▶ WHAT IS REQUIRED: Copy out the text lines of every record below word for word, leaving out the pictures.

——

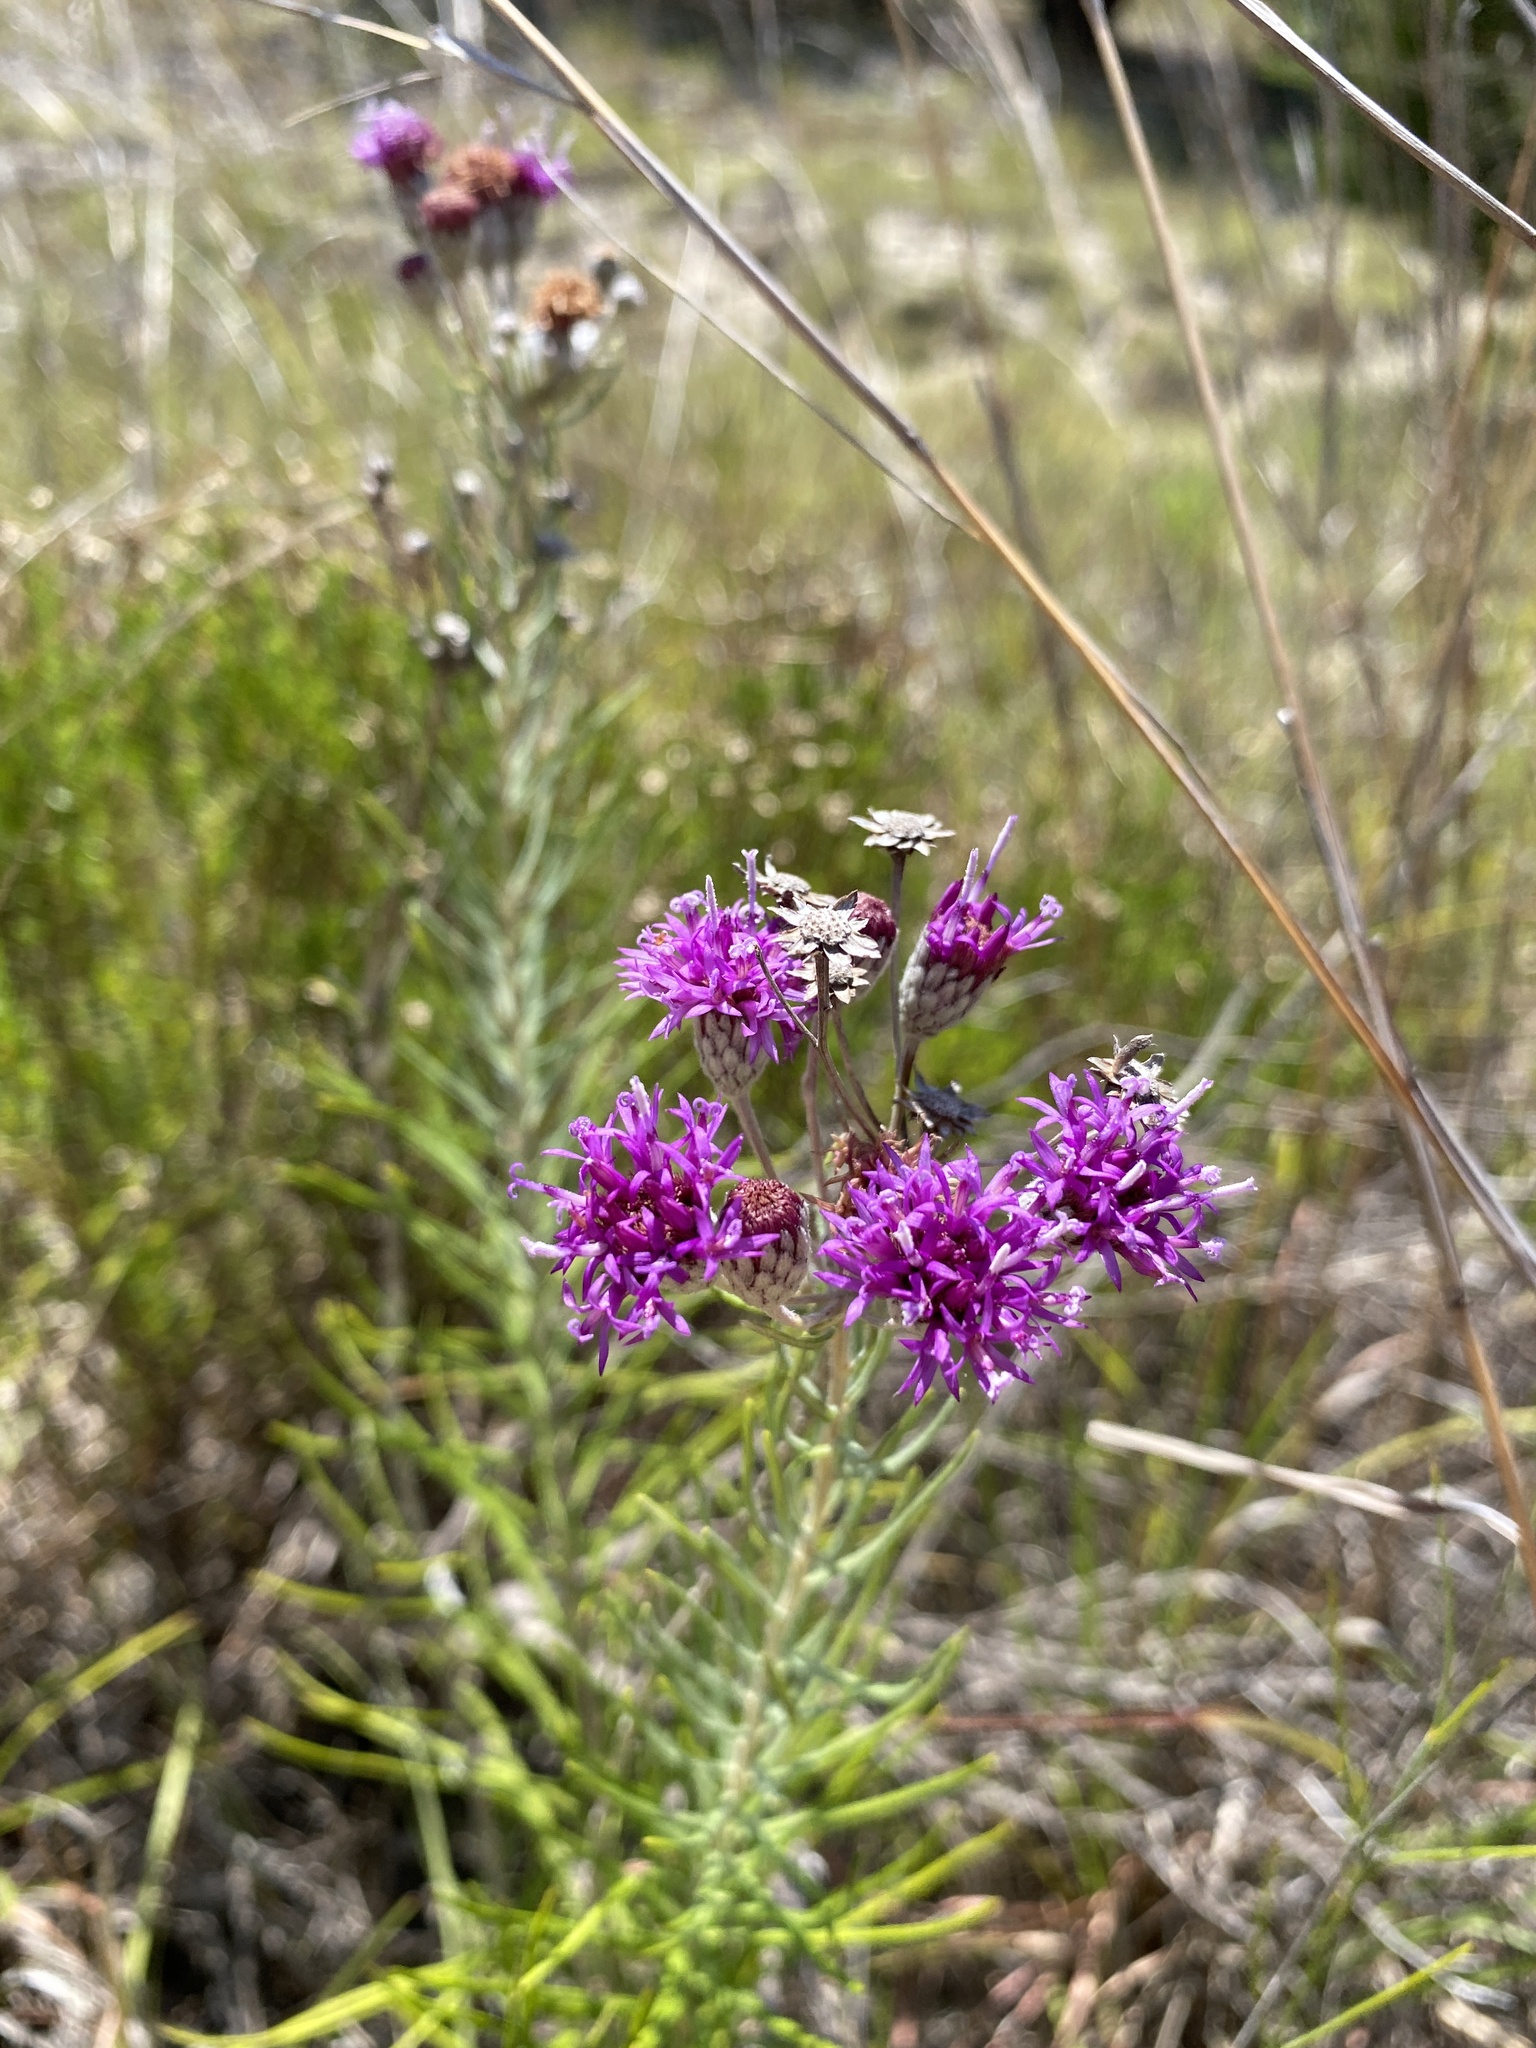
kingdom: Plantae
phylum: Tracheophyta
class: Magnoliopsida
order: Asterales
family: Asteraceae
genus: Vernonia
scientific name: Vernonia lindheimeri
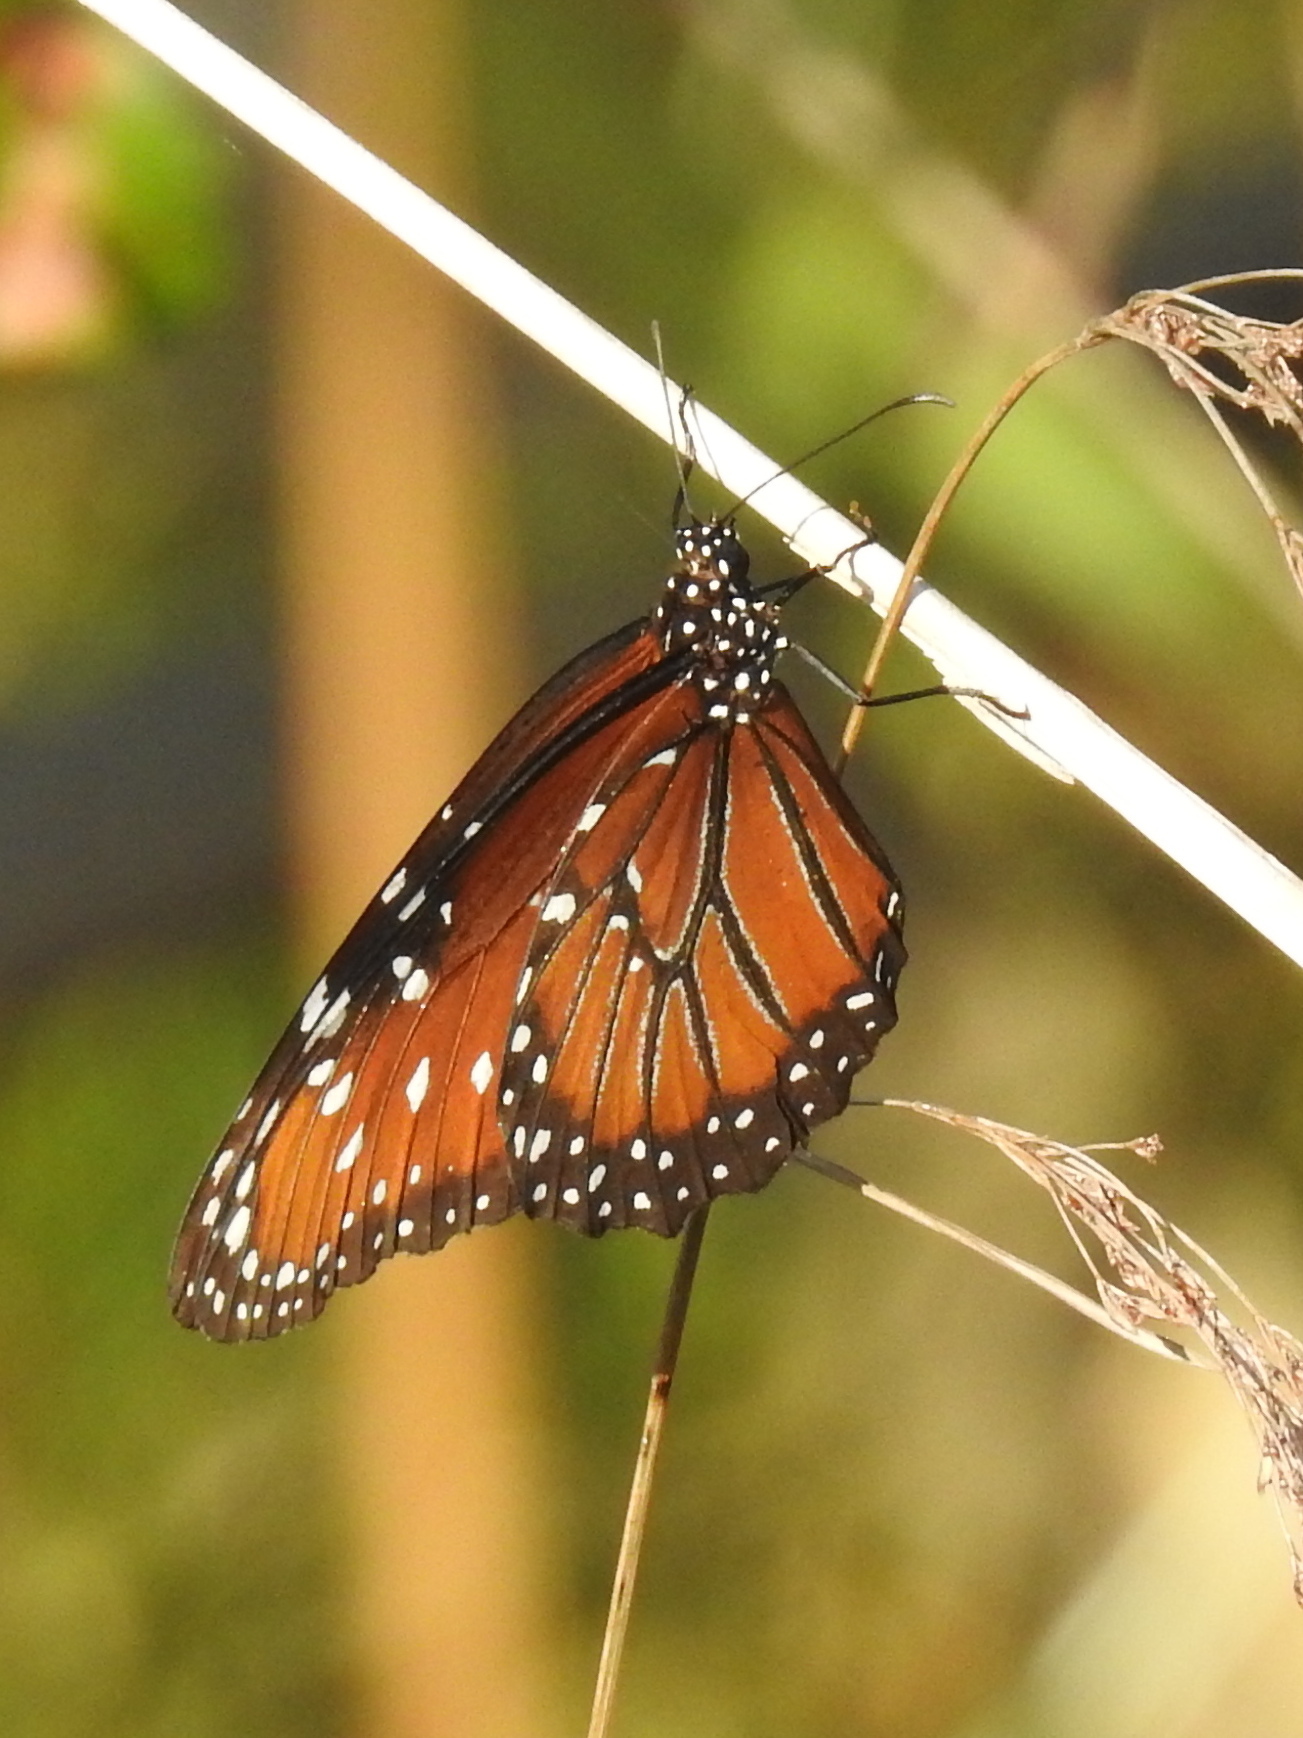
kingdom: Animalia
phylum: Arthropoda
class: Insecta
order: Lepidoptera
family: Nymphalidae
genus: Danaus
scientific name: Danaus gilippus
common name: Queen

——

▶ FINISHED EXERCISE:
kingdom: Plantae
phylum: Tracheophyta
class: Magnoliopsida
order: Asterales
family: Asteraceae
genus: Vernonia
scientific name: Vernonia lindheimeri
kingdom: Animalia
phylum: Arthropoda
class: Insecta
order: Lepidoptera
family: Nymphalidae
genus: Danaus
scientific name: Danaus gilippus
common name: Queen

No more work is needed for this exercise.